= SOURCE PASSAGE =
---

Updated: June 1, 2024

This MASTER SERVICE AGREEMENT (the "Master Service Agreement") is entered into by and between, LLC, a Massachusetts-based corporation (“Gamut”) and its Customer (each referred to as a “Party” or collectively referred to as the “Parties”), and establishes the terms and conditions under which Gamut will provide services to Customer.


Party has contracted with Gamut for the telecommunication services described in the Service Order, which is a part of the Service Agreement (the “Agreement”). Any changes to this agreement must be made in writing and signed by both Gamut and Customer. Services provided by Gamut are subject to the terms and conditions found in applicable Gamut tariffs on file with state regulatory agencies and/or with the Federal Communication Commission (the “FCC”)(the “Tariffs”), and the terms and conditions of the Tariffs take precedence over any other language contained in the Agreement, should there be conflict.

---

= PROBLEMS AND TASKS =
a - According to the agreement excerpt, what takes precedence if the Tariffs conflict with other language in the Agreement?
b - Please print the part of the agreement excerpt that opens with the words containing "Party has contracted" and closes with "there be conflict.".

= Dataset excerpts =
---

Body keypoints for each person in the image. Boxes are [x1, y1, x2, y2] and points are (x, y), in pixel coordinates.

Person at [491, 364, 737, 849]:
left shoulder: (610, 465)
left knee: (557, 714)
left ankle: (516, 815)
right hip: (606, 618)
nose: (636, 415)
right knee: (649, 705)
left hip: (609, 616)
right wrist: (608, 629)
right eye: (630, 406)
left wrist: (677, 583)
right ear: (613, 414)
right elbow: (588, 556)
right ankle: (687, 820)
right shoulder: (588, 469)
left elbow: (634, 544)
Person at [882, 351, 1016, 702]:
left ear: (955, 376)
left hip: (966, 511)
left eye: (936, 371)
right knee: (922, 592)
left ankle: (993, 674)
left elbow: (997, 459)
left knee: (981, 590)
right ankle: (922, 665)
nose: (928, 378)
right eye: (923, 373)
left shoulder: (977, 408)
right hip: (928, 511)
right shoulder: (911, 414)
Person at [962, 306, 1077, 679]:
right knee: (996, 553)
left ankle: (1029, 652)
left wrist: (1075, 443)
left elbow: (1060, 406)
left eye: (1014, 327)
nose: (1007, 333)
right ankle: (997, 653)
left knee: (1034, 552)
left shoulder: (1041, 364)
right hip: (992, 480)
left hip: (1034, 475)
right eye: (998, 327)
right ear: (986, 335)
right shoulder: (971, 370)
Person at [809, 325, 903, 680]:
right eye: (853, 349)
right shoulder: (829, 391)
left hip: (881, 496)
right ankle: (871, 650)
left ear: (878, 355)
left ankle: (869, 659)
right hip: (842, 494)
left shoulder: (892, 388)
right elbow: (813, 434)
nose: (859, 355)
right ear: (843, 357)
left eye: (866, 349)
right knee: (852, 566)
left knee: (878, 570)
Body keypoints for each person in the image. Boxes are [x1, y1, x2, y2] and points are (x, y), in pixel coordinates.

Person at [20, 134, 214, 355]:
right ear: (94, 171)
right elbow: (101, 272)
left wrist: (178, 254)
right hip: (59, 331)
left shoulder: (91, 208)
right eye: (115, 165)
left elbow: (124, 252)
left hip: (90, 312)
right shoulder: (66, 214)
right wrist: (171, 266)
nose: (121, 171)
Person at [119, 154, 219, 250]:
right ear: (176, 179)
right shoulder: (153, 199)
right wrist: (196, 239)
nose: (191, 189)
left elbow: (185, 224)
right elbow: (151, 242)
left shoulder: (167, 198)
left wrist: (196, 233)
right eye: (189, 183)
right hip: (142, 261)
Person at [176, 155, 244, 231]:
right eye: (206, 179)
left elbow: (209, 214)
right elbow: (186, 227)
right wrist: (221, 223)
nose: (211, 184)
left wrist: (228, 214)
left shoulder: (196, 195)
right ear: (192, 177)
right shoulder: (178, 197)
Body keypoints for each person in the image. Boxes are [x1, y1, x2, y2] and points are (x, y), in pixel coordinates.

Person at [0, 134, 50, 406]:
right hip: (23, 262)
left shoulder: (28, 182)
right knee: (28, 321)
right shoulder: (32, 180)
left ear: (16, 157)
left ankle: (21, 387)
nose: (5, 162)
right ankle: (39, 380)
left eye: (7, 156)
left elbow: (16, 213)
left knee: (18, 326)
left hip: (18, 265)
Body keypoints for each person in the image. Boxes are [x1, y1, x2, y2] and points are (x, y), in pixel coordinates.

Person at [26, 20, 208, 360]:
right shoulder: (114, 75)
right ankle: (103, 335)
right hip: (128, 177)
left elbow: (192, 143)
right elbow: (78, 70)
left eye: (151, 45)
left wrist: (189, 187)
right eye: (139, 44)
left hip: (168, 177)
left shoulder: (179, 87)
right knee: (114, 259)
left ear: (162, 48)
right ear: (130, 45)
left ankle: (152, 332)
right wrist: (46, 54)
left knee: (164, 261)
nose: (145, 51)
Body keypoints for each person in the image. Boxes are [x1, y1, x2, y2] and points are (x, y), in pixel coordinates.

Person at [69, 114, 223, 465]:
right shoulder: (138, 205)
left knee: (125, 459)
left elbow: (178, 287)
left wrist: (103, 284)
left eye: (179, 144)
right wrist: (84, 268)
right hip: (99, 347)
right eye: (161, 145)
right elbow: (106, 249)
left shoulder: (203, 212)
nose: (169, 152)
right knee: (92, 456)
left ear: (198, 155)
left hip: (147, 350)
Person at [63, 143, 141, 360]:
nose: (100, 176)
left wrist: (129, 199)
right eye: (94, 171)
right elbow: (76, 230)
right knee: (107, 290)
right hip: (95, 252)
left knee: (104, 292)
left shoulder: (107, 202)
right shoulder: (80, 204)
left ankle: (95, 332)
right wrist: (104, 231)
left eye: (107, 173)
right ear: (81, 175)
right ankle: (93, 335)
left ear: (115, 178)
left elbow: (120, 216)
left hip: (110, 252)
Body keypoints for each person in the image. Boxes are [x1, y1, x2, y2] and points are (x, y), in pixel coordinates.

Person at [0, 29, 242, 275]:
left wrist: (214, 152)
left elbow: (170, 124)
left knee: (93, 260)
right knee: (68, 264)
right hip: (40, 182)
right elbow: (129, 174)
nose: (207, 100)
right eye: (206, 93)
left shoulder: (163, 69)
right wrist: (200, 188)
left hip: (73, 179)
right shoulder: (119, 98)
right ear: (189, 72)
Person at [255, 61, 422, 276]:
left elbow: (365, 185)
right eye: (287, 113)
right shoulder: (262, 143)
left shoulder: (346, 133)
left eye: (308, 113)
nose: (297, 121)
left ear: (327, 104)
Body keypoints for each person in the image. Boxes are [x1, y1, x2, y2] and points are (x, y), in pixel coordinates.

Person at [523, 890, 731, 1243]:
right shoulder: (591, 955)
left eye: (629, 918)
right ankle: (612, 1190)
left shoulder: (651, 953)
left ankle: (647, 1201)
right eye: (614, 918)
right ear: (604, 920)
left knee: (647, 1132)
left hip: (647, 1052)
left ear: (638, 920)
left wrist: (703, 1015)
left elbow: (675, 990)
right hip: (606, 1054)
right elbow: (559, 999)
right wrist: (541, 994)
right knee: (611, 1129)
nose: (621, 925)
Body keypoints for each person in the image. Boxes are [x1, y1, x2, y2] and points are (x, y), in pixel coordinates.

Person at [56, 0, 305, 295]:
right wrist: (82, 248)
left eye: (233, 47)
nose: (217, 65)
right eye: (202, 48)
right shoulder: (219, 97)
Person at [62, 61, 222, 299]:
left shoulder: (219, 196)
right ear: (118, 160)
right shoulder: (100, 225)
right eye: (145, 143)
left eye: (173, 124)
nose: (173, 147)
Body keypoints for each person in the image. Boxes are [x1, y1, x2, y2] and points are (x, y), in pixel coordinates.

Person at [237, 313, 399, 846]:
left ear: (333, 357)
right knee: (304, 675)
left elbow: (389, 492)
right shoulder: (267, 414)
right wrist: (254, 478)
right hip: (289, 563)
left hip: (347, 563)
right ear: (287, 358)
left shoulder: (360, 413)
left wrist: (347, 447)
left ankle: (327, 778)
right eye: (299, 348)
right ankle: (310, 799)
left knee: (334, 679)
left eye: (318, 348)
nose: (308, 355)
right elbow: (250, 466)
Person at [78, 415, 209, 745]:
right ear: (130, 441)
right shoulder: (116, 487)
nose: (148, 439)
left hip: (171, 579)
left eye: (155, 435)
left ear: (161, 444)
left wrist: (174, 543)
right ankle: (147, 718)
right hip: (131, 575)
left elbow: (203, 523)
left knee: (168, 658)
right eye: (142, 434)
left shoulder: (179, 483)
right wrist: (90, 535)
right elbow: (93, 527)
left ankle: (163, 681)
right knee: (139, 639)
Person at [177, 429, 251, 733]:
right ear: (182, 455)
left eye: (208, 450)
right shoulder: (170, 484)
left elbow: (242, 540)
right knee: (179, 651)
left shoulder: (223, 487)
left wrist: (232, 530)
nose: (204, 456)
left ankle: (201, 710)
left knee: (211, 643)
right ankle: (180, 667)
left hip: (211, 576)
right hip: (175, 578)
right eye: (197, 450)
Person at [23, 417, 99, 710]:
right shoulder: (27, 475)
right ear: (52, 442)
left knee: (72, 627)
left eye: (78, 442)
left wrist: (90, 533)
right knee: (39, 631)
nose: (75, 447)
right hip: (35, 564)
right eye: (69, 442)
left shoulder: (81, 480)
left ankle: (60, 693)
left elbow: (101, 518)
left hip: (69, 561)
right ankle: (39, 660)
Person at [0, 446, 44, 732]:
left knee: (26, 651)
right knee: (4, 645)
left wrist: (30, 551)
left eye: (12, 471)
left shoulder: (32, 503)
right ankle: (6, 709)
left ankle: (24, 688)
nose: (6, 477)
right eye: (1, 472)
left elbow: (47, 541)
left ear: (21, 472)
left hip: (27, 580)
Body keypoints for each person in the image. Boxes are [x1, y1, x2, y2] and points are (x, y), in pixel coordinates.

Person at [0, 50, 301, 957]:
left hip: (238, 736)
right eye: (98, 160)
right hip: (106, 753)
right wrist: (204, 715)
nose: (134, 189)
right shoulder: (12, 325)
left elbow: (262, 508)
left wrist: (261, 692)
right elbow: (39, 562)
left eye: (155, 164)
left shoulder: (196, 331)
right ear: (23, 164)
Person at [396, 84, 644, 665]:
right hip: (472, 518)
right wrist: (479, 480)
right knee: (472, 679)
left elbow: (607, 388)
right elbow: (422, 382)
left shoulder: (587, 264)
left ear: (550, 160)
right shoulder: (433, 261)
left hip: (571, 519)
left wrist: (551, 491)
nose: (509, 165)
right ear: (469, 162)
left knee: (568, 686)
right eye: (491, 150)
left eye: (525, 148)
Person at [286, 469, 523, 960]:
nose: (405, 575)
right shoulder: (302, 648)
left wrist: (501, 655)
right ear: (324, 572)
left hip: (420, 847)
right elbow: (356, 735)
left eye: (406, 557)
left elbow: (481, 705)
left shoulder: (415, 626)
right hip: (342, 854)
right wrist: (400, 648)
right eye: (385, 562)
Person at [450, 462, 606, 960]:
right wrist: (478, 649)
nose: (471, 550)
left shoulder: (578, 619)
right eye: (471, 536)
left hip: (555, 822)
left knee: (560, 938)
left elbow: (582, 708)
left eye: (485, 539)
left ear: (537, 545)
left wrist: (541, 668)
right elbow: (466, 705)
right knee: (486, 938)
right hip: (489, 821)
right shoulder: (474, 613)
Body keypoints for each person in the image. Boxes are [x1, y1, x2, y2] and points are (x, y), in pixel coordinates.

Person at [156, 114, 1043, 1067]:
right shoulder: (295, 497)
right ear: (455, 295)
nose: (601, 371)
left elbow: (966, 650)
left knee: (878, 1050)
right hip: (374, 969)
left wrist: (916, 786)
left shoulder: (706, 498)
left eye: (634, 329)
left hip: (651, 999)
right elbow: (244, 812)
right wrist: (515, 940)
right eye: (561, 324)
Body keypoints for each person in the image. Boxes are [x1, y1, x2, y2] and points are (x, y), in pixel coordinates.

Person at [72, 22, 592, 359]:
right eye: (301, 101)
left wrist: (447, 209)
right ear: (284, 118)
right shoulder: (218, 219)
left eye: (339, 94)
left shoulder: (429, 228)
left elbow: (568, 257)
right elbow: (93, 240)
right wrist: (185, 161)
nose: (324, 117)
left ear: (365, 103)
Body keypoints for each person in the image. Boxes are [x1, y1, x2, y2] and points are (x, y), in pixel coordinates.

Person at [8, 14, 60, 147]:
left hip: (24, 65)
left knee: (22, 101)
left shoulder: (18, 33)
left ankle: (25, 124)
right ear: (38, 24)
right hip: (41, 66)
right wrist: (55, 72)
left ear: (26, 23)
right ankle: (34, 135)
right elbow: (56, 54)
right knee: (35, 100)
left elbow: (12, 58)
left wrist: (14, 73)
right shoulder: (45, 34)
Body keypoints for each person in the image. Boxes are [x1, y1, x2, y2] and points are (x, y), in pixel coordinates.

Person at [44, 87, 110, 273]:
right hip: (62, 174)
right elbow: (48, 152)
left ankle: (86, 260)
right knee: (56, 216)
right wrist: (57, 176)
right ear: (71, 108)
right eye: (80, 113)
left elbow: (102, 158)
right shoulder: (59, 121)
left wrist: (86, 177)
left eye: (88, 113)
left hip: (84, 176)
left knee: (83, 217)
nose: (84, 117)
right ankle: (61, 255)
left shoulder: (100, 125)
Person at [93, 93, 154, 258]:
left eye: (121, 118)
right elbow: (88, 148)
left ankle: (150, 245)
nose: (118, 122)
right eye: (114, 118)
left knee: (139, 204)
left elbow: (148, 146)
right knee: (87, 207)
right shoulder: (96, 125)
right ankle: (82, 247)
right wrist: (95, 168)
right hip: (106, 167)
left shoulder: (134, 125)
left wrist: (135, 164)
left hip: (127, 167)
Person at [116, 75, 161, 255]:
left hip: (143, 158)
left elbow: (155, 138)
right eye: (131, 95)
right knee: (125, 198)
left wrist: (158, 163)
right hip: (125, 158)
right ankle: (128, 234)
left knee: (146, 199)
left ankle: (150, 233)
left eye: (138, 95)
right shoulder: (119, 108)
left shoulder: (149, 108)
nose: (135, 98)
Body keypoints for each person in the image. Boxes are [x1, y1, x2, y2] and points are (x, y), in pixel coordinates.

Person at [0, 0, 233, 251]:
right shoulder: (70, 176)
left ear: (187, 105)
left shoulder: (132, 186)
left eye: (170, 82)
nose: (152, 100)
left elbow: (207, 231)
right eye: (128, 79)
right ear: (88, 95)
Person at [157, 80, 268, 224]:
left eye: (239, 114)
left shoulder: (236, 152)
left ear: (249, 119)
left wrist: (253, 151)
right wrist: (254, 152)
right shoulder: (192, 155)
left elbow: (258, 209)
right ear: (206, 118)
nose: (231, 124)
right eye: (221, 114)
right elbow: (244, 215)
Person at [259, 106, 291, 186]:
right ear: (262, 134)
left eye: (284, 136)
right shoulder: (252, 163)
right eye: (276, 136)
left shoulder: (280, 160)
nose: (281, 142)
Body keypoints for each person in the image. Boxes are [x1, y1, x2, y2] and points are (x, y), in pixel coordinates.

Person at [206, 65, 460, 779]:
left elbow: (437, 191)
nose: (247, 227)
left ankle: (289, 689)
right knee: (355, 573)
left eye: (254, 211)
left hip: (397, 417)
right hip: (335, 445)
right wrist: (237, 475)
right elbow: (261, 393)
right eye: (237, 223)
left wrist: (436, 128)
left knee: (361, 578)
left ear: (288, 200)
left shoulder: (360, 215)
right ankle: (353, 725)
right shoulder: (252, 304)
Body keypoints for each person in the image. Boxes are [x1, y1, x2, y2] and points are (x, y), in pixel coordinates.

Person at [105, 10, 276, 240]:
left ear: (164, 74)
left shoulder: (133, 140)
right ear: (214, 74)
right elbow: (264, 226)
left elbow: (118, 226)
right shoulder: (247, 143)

---

= EXERCISE RESULTS =
a - The terms and conditions of the Tariffs take precedence.

b -
Party has contracted with Gamut for the telecommunication services described in the Service Order, which is a part of the Service Agreement (the “Agreement”). Any changes to this agreement must be made in writing and signed by both Gamut and Customer. Services provided by Gamut are subject to the terms and conditions found in applicable Gamut tariffs on file with state regulatory agencies and/or with the Federal Communication Commission (the “FCC”)(the “Tariffs”), and the terms and conditions of the Tariffs take precedence over any other language contained in the Agreement, should there be conflict.